● STATED PROBLEM 1:
Answer these from the Title IX policy:
(a) If the Title IX Coordinator is accused of sexual harassment, who appoints someone to conduct the investigation?
(b) What may the Charter School do with a respondent who is an employee while the investigation is pending?
(c) Where must the notice of nondiscrimination appear?

● SOURCE EXTRACT:
-- begin --

Mark Arnold is Title IX Coordinator and can be reached at email@example.com or 412-392-4601 x 205
Procedures outlining the Title IX Grievance Process that are consistent with this policy and final rules from the United States Department of Education are attached to this policy.
The Charter School will follow a grievance process that complies with the Final Rule before the imposition of any disciplinary sanctions or other actions that are not supportive measures against a respondent.
The Charter School will not restrict rights protected under the U.S. Constitution, including the First Amendment, Fifth Amendment, and Fourteenth Amendment, when complying with Title IX.
The Charter School will investigate sexual harassment allegations in any formal complaint, which can be filed by a complainant, or signed by a Title IX Coordinator.
It is the policy of the Charter School during the grievance process to treat complainants and respondents equitably. That includes providing remedies to a complainant if a respondent is found responsible, and by following these policies in imposing discipline on the respondent.
The Title IX Coordinator shall be capable of conducting a thorough and complete investigation and shall seek advice and assistance from the Board of Trustees if the Title IX Coordinator believes that he or she lacks the capacity to conduct a thorough and complete investigation of the alleged misconduct. If the Title IX Coordinator or the CEO is the one accused of sexual harassment, or the Title IX Coordinator has bias or a conflict of interest, the Board will appoint a qualified individual who is not employed by the Charter School to conduct the investigation.
If the Title IX Coordinator submits the complaint, the Title IX Coordinator must recuse him/herself from the investigation and allow the Board to appoint a qualified individual who is not employed by the Charter School to conduct the investigation.
Once the Title IX Coordinator completes his/her investigatory report, the case will be turned over to a neutral decision maker for the hearing process. A neutral decision maker must be a person(s) who is free from all conflicts of interest or bias for or against complainants or respondents and must receive special training about how to be impartial and how to decide what evidence is relevant.
A school can remove a respondent from the Charter school’s educational programs or activities on an emergency basis if the respondent poses an immediate threat to anyone’s physical health or safety. If the respondent is an employee, the Charter school may place the employee on administrative leave pending the investigation.
No one will be forced, threatened, coerced, or discriminated against for choosing not to be a part of this grievance process.
Both complainant and respondent have equal rights throughout the entire investigation and hearing process, including, but not limited to, the opportunity to present witnesses and evidence, including expert witnesses, as well as inculpatory and exculpatory evidence. The Charter School will further comply with all disability laws to ensure that all participants are appropriately accommodated.
Publishing Requirements of this Policy:
The Charter School will disseminate a notice of nondiscrimination, which the U.S. Department of Education recommends should specify that sexual harassment and violence are prohibited. Such notice shall appear in the Charter School’s student handbook and/or code of conduct, on the Charter School’s website, and be available in print on campus so that school members may understand its purpose and utility and include enough detail in the policy so that members of the community realize that sexual harassment and sexual violence are prohibited forms of sex discrimination.
The Charter School will adopt and publish a grievance procedure outlining the complaint, investigation, and disciplinary process for addressing sex discrimination, sexual harassment, and sexual violence occurring within educational programs. This process should address discrimination perpetrated by students, employees, or third parties. Additionally, school security and/or law enforcement personnel must notify victims of their rights to use the Charter school’s grievance procedure in addition to being able to file a criminal complaint.

-- end --

● STATED PROBLEM 2: Lay out the records as a Markdown table with the columns Row and Line. Begin at the line that contains "gray ellipse at" and continue through the end of the records, leaving out the pictures.

● Data records:
-- begin --

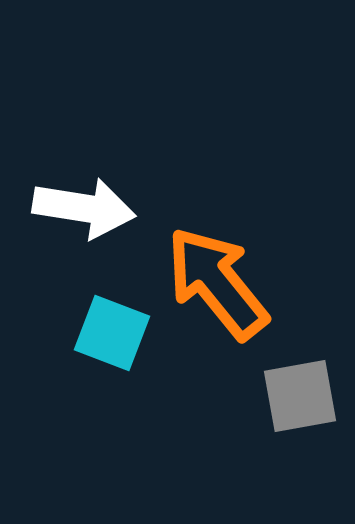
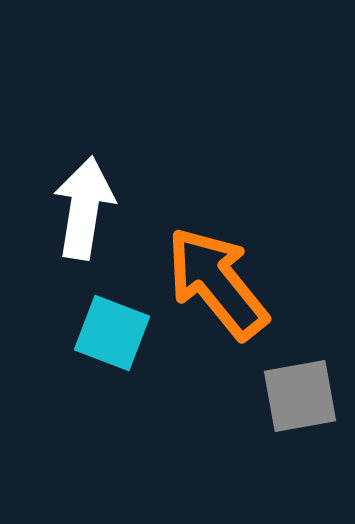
white arrow: rotated 90 degrees counterclockwise
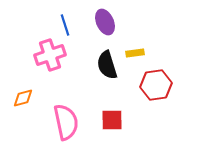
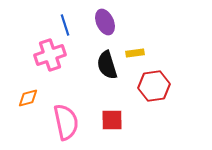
red hexagon: moved 2 px left, 1 px down
orange diamond: moved 5 px right
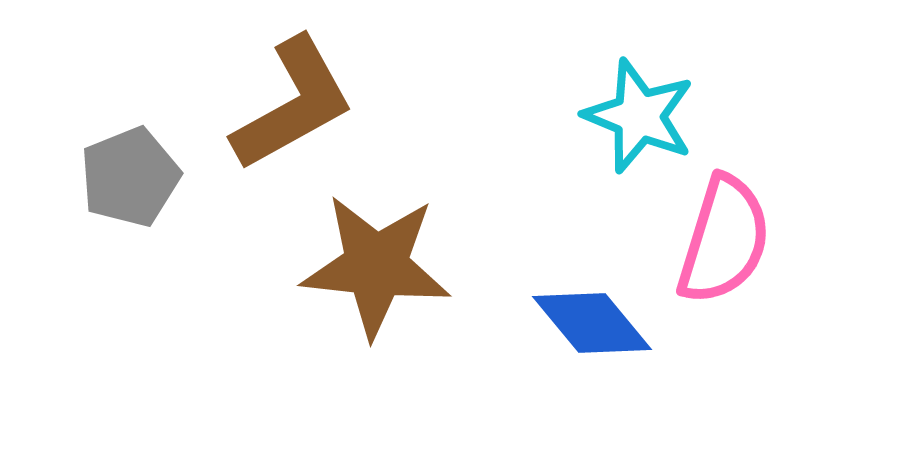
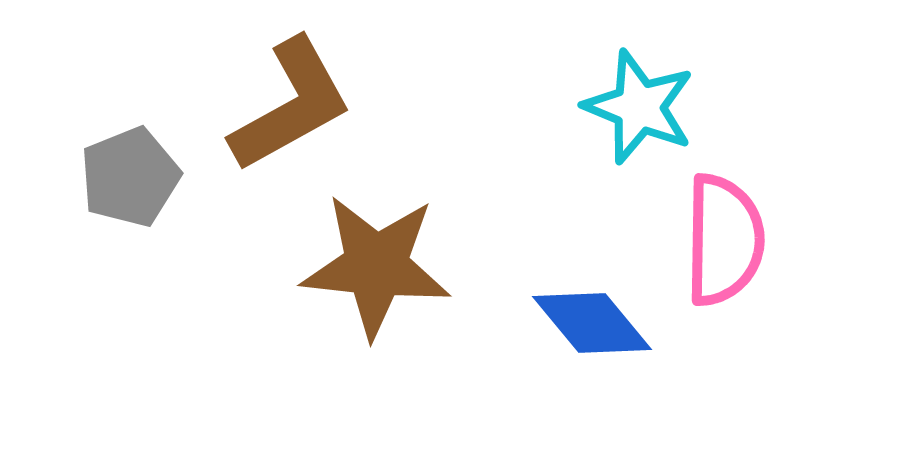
brown L-shape: moved 2 px left, 1 px down
cyan star: moved 9 px up
pink semicircle: rotated 16 degrees counterclockwise
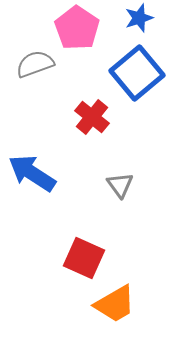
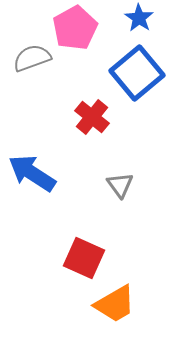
blue star: rotated 20 degrees counterclockwise
pink pentagon: moved 2 px left; rotated 9 degrees clockwise
gray semicircle: moved 3 px left, 6 px up
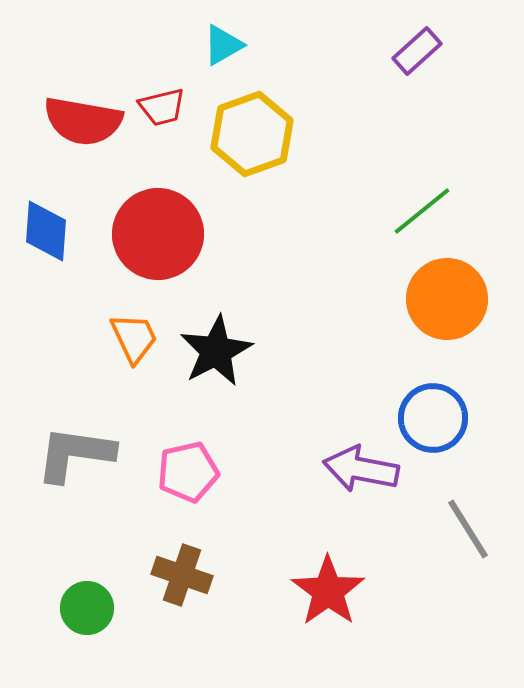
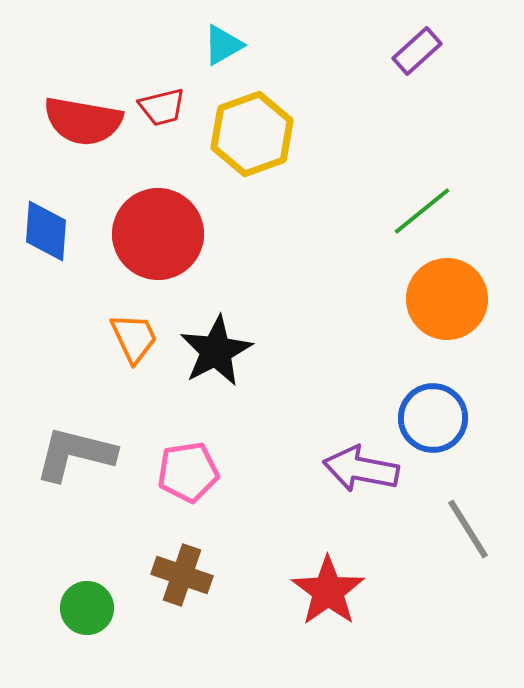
gray L-shape: rotated 6 degrees clockwise
pink pentagon: rotated 4 degrees clockwise
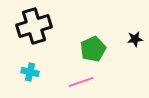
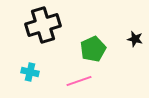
black cross: moved 9 px right, 1 px up
black star: rotated 21 degrees clockwise
pink line: moved 2 px left, 1 px up
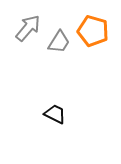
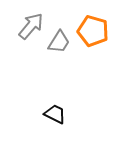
gray arrow: moved 3 px right, 2 px up
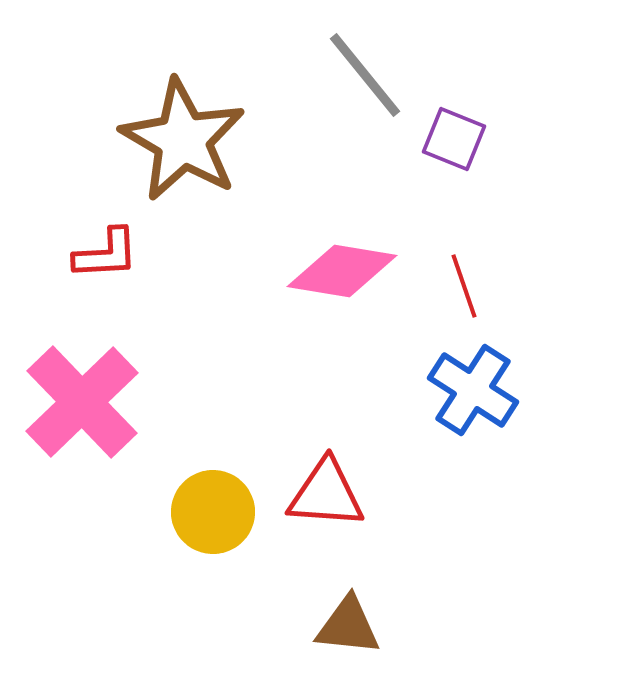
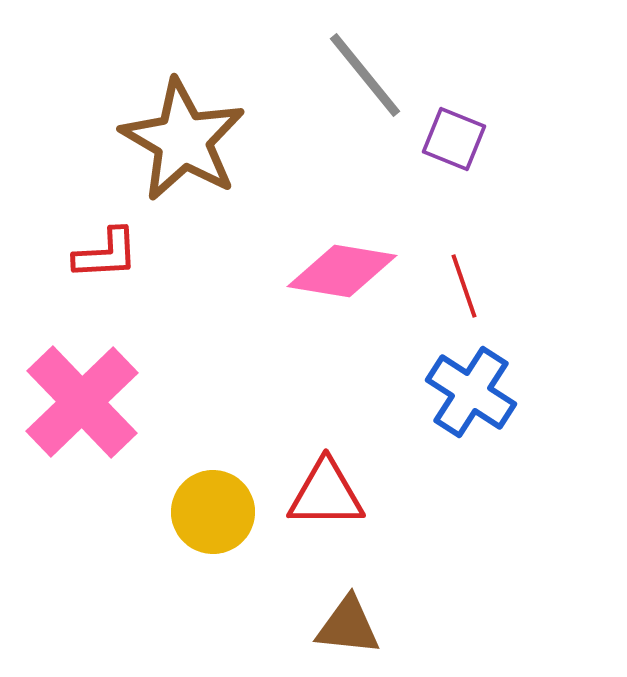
blue cross: moved 2 px left, 2 px down
red triangle: rotated 4 degrees counterclockwise
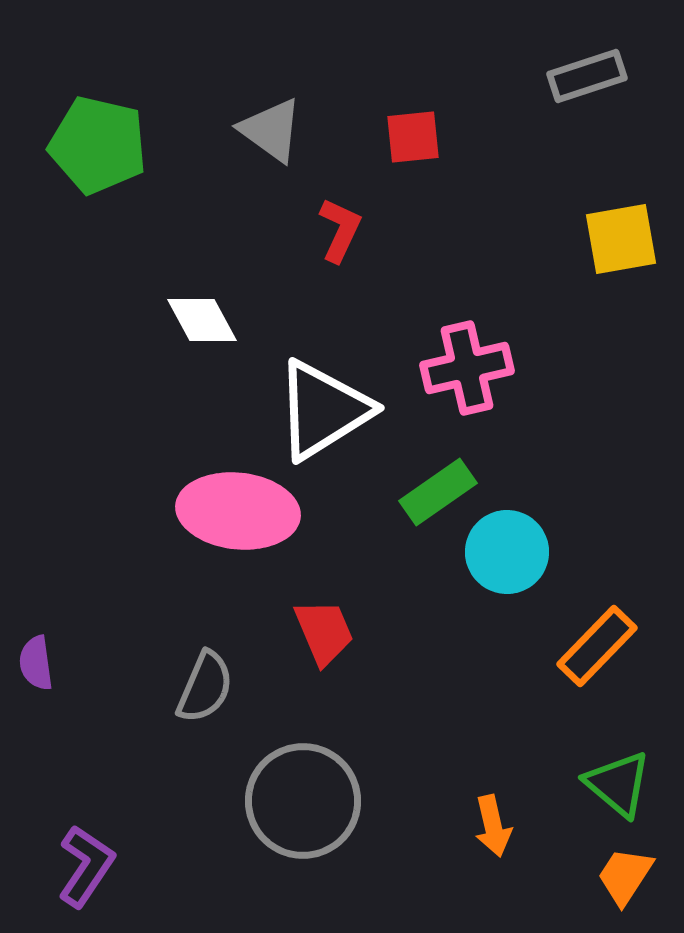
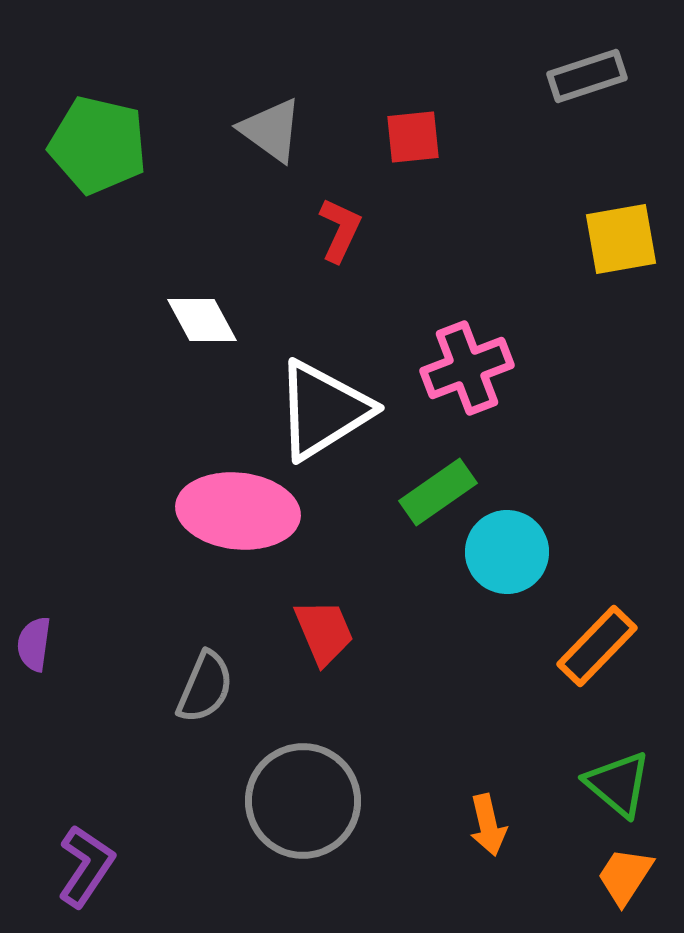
pink cross: rotated 8 degrees counterclockwise
purple semicircle: moved 2 px left, 19 px up; rotated 16 degrees clockwise
orange arrow: moved 5 px left, 1 px up
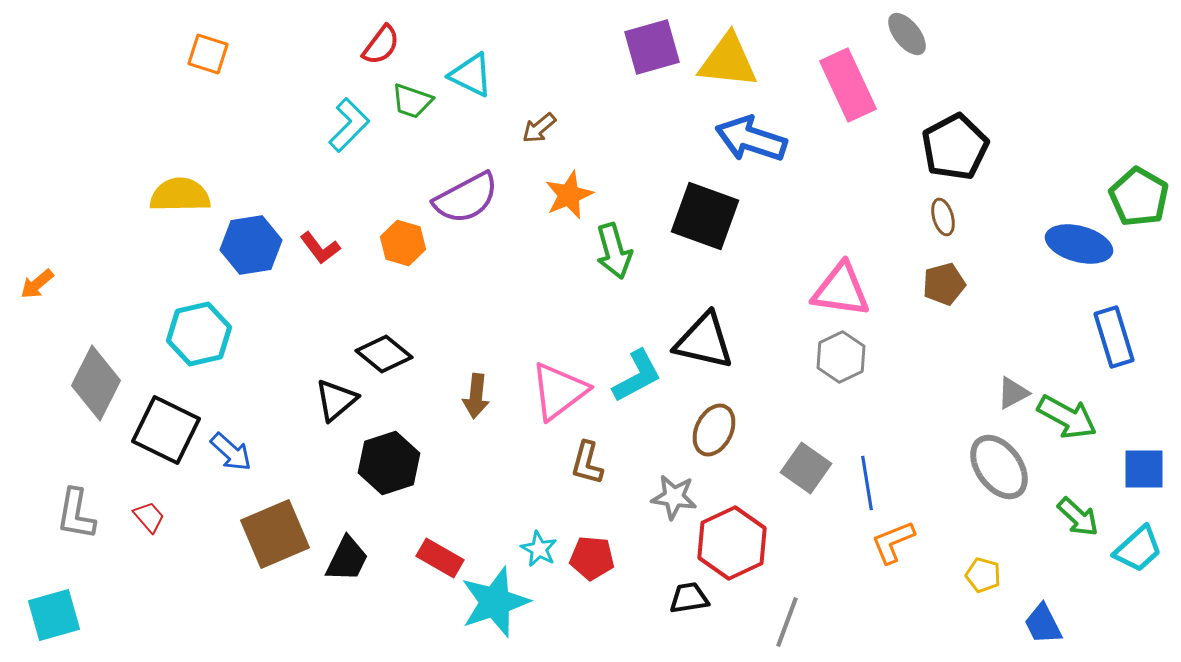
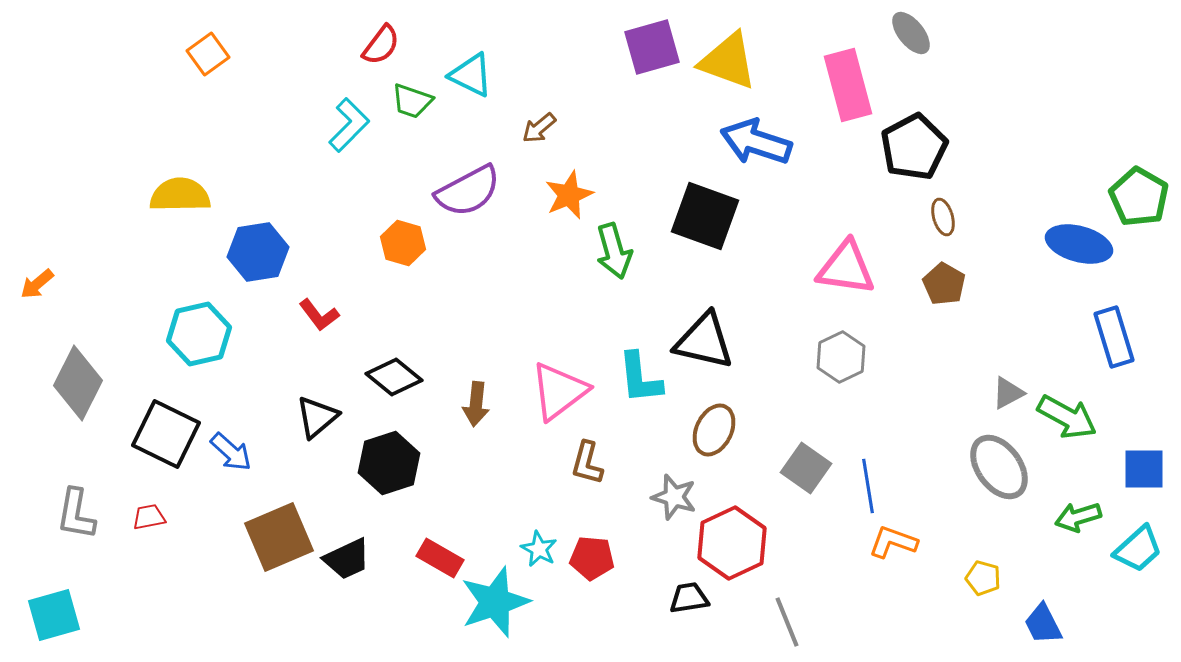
gray ellipse at (907, 34): moved 4 px right, 1 px up
orange square at (208, 54): rotated 36 degrees clockwise
yellow triangle at (728, 61): rotated 14 degrees clockwise
pink rectangle at (848, 85): rotated 10 degrees clockwise
blue arrow at (751, 139): moved 5 px right, 3 px down
black pentagon at (955, 147): moved 41 px left
purple semicircle at (466, 198): moved 2 px right, 7 px up
blue hexagon at (251, 245): moved 7 px right, 7 px down
red L-shape at (320, 248): moved 1 px left, 67 px down
brown pentagon at (944, 284): rotated 27 degrees counterclockwise
pink triangle at (841, 290): moved 5 px right, 22 px up
black diamond at (384, 354): moved 10 px right, 23 px down
cyan L-shape at (637, 376): moved 3 px right, 2 px down; rotated 112 degrees clockwise
gray diamond at (96, 383): moved 18 px left
gray triangle at (1013, 393): moved 5 px left
brown arrow at (476, 396): moved 8 px down
black triangle at (336, 400): moved 19 px left, 17 px down
black square at (166, 430): moved 4 px down
blue line at (867, 483): moved 1 px right, 3 px down
gray star at (674, 497): rotated 9 degrees clockwise
red trapezoid at (149, 517): rotated 60 degrees counterclockwise
green arrow at (1078, 517): rotated 120 degrees clockwise
brown square at (275, 534): moved 4 px right, 3 px down
orange L-shape at (893, 542): rotated 42 degrees clockwise
black trapezoid at (347, 559): rotated 39 degrees clockwise
yellow pentagon at (983, 575): moved 3 px down
gray line at (787, 622): rotated 42 degrees counterclockwise
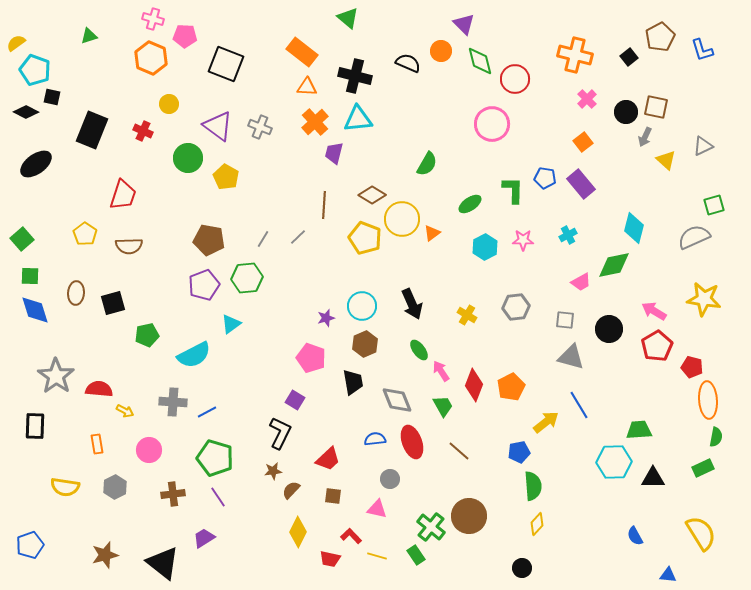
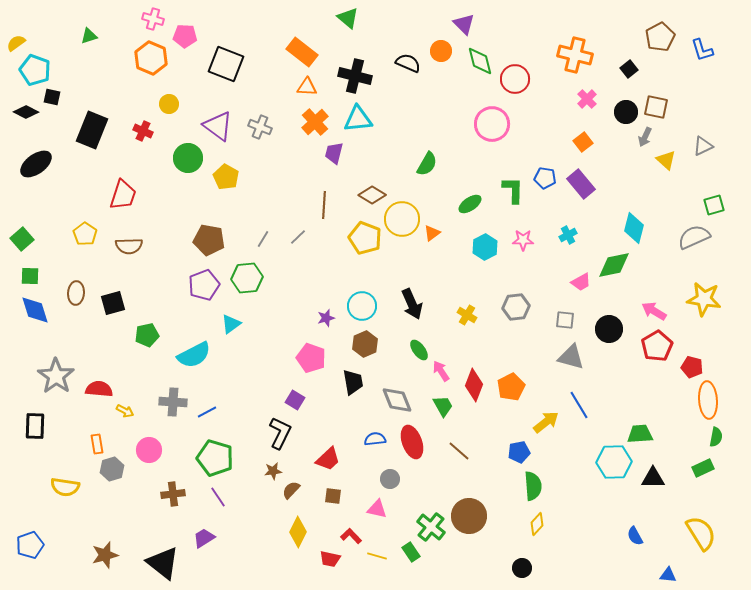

-- end --

● RESULT 1:
(a) The Board appoints a qualified individual who is not employed by the Charter School.
(b) It may place the employee on administrative leave.
(c) In the Charter School's student handbook and/or code of conduct, on its website, and in print on campus.

● RESULT 2:
| Row | Line |
|---|---|
| 1 | gray ellipse at (907, 34): moved 4 px right, 1 px up |
| 2 | orange square at (208, 54): rotated 36 degrees clockwise |
| 3 | yellow triangle at (728, 61): rotated 14 degrees clockwise |
| 4 | pink rectangle at (848, 85): rotated 10 degrees clockwise |
| 5 | blue arrow at (751, 139): moved 5 px right, 3 px down |
| 6 | black pentagon at (955, 147): moved 41 px left |
| 7 | purple semicircle at (466, 198): moved 2 px right, 7 px up |
| 8 | blue hexagon at (251, 245): moved 7 px right, 7 px down |
| 9 | red L-shape at (320, 248): moved 1 px left, 67 px down |
| 10 | brown pentagon at (944, 284): rotated 27 degrees counterclockwise |
| 11 | pink triangle at (841, 290): moved 5 px right, 22 px up |
| 12 | black diamond at (384, 354): moved 10 px right, 23 px down |
| 13 | cyan L-shape at (637, 376): moved 3 px right, 2 px down; rotated 112 degrees clockwise |
| 14 | gray diamond at (96, 383): moved 18 px left |
| 15 | gray triangle at (1013, 393): moved 5 px left |
| 16 | brown arrow at (476, 396): moved 8 px down |
| 17 | black triangle at (336, 400): moved 19 px left, 17 px down |
| 18 | black square at (166, 430): moved 4 px down |
| 19 | blue line at (867, 483): moved 1 px right, 3 px down |
| 20 | gray star at (674, 497): rotated 9 degrees clockwise |
| 21 | red trapezoid at (149, 517): rotated 60 degrees counterclockwise |
| 22 | green arrow at (1078, 517): rotated 120 degrees clockwise |
| 23 | brown square at (275, 534): moved 4 px right, 3 px down |
| 24 | orange L-shape at (893, 542): rotated 42 degrees clockwise |
| 25 | black trapezoid at (347, 559): rotated 39 degrees clockwise |
| 26 | yellow pentagon at (983, 575): moved 3 px down |
| 27 | gray line at (787, 622): rotated 42 degrees counterclockwise |